Not exactly eloquent, sure, but it’s also true. Hollywood always goes for the cleanest, most palletable portrayals they can, making autism less a disability and more a funny little quirk or even a superpower. But Jeeja Yanin’s portrayal isn’t clean. It’s cringe-inducing, it’s hard to watch and it’s awkward. And it’s fantastic.
As an actress, Yanin’s awesome, but it’s with her martial arts that she shines. The concept is great, with her going to very different places so each fight scene looks distinct and unique, and all new styles are used each time. It’s like Hero, but instead of just colours that change its entire sets and it’s awesome, and it allows Yanin to perform some of the most hard-hitting spots in film. Watch out towards the end where a woman gets kicked into a pipe, it actually made me squirm.

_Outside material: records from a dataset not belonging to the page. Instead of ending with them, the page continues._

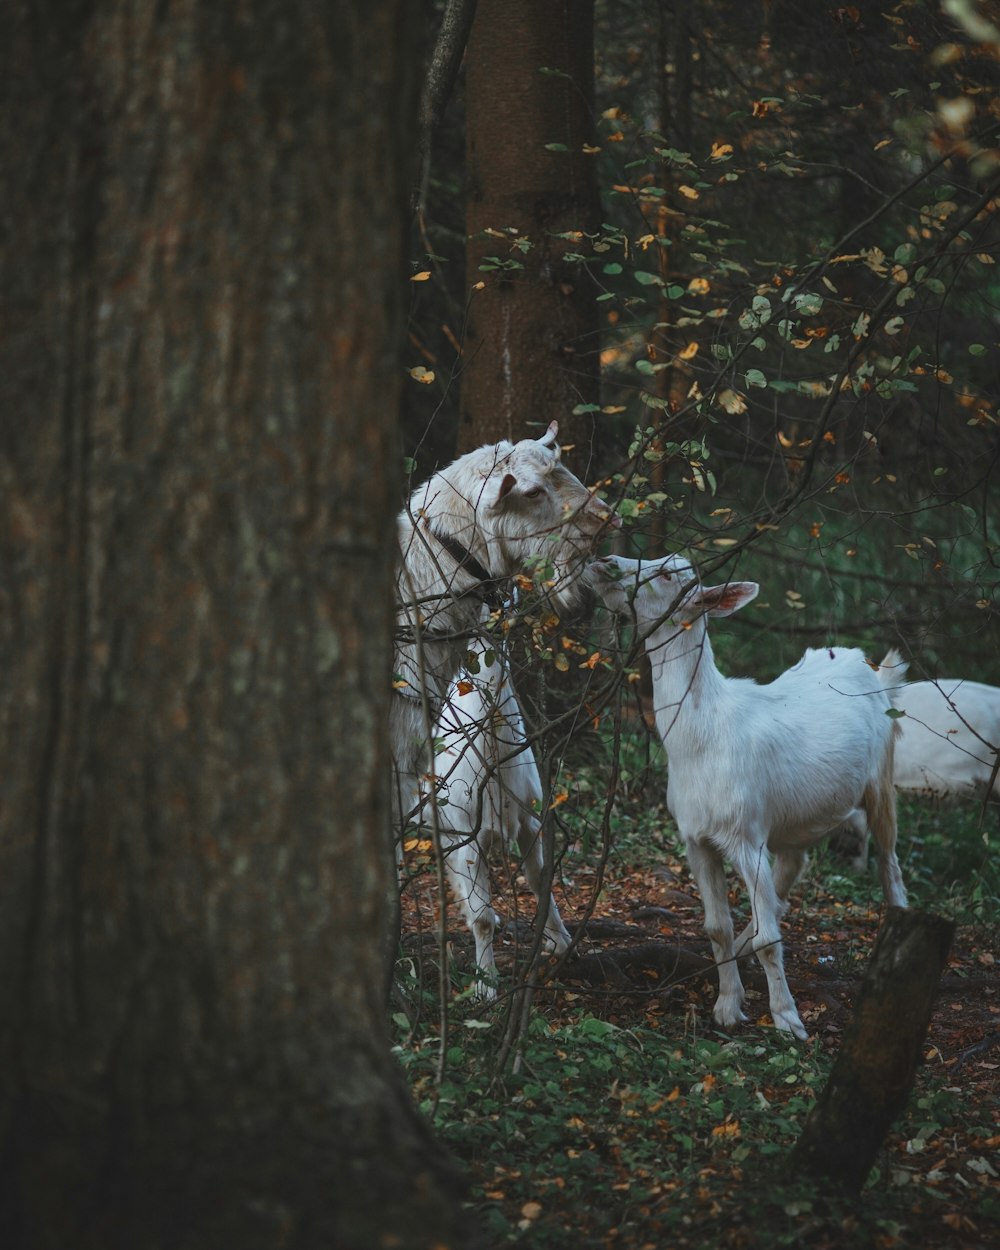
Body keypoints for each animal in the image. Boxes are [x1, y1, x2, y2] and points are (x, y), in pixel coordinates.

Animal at [427, 640, 570, 1000]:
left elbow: (540, 879)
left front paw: (561, 942)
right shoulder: (470, 836)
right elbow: (482, 918)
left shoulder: (530, 821)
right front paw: (486, 984)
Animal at [585, 552, 905, 1040]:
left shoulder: (746, 833)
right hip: (793, 817)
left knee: (890, 863)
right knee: (792, 869)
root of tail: (874, 666)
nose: (605, 560)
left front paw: (788, 1020)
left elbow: (771, 940)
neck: (699, 746)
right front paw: (726, 1006)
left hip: (882, 777)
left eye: (668, 573)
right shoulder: (695, 836)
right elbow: (716, 926)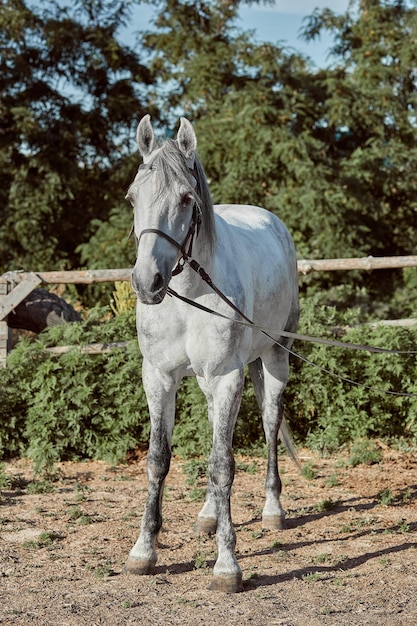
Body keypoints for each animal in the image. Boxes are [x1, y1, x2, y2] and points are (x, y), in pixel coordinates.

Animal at [123, 116, 300, 588]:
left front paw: (227, 564)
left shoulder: (227, 377)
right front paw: (143, 551)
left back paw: (273, 510)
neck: (189, 296)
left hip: (275, 358)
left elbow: (223, 464)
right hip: (207, 383)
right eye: (132, 197)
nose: (147, 282)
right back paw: (207, 514)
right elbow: (158, 460)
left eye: (187, 199)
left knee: (270, 422)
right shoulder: (159, 377)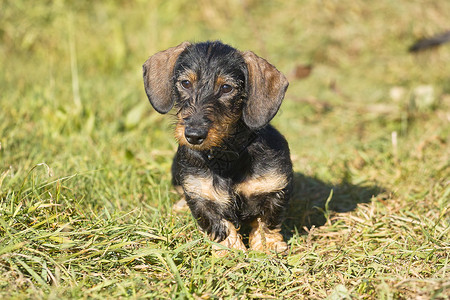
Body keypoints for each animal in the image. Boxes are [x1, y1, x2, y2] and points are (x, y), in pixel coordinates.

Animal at [142, 40, 294, 255]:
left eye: (226, 88)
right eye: (186, 83)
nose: (194, 135)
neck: (226, 155)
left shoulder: (274, 188)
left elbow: (266, 222)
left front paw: (267, 247)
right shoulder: (201, 196)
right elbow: (220, 225)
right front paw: (230, 251)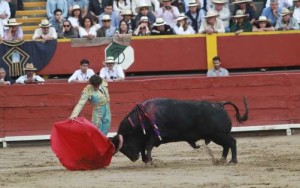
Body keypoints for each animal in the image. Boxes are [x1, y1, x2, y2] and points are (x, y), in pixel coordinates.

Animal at [111, 97, 247, 164]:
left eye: (125, 146)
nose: (134, 158)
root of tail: (220, 105)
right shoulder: (145, 139)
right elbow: (144, 148)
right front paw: (147, 160)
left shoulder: (153, 136)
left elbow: (148, 147)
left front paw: (149, 161)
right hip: (217, 136)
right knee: (226, 146)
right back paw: (222, 160)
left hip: (220, 134)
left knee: (232, 143)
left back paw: (233, 161)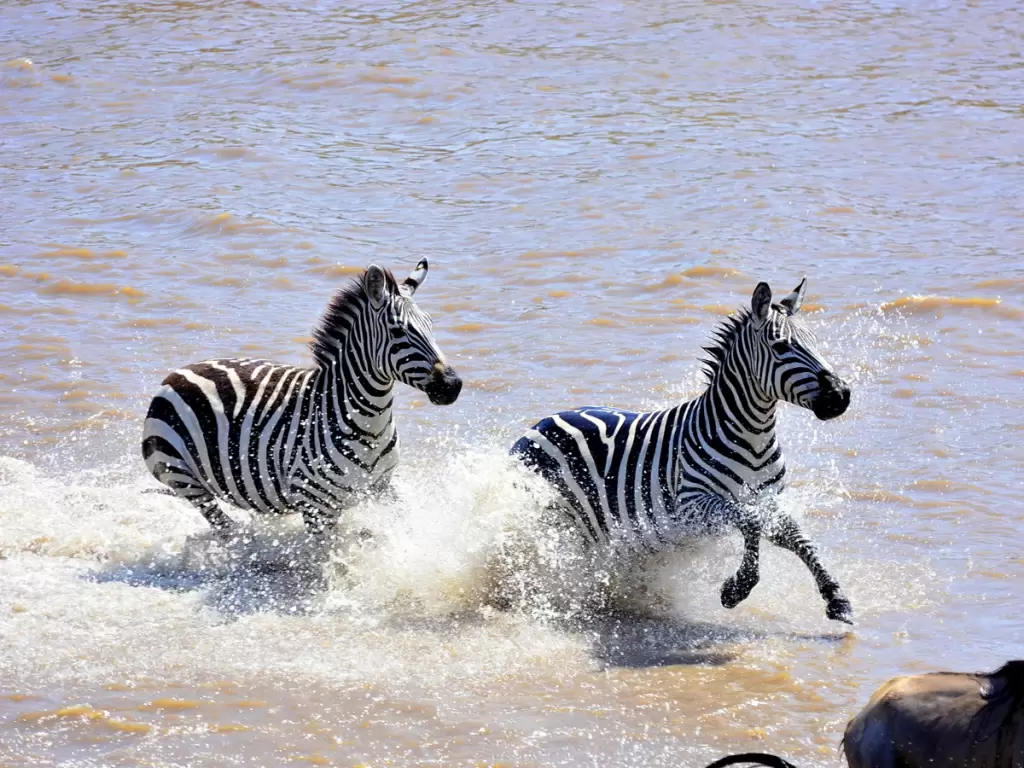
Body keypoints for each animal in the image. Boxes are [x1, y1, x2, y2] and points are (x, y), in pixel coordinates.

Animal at [142, 259, 462, 536]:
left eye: (430, 324)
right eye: (398, 331)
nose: (453, 385)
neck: (370, 422)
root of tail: (178, 372)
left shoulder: (383, 488)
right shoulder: (315, 505)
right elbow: (329, 563)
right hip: (182, 478)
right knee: (224, 530)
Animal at [512, 280, 856, 626]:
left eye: (814, 343)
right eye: (781, 346)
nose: (840, 395)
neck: (753, 436)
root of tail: (538, 425)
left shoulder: (768, 501)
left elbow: (797, 538)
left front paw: (836, 597)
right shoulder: (691, 505)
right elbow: (751, 521)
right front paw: (737, 588)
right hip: (557, 524)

Ok, so, minor spoilers ahead, but this is the test to see whether or not you’ll enjoy Chocolate. Below is one of the later scenes in the movie. Zen has the bad guy cornered and has ploughed through dozens of his henchmen. And that’s when he unveils his secret weapon…
Thailand, you are amazing. And kind of stupid.
For those of you who can’t watch Youtube or work and/or religious reasons, the villain realises that the only way to defeat the autistic woman is to use a man with Tourettes whose spasms are so violent that they turn into kung fu! I still don’t know how they came up with that! The first time I watched that I thought that I was stuck in Jackie Chan’s fever dream! That is in such poor taste that it loops back around and becomes amazing again!
This scene is the ultimate litmus test of Chocolate. Sincere in its intentions and execution but jaw-dropping in concept, if you can handle an experience more stupid and offensive than a reenactment of WWII with baby seals, then you might enjoy biting into Chocolate.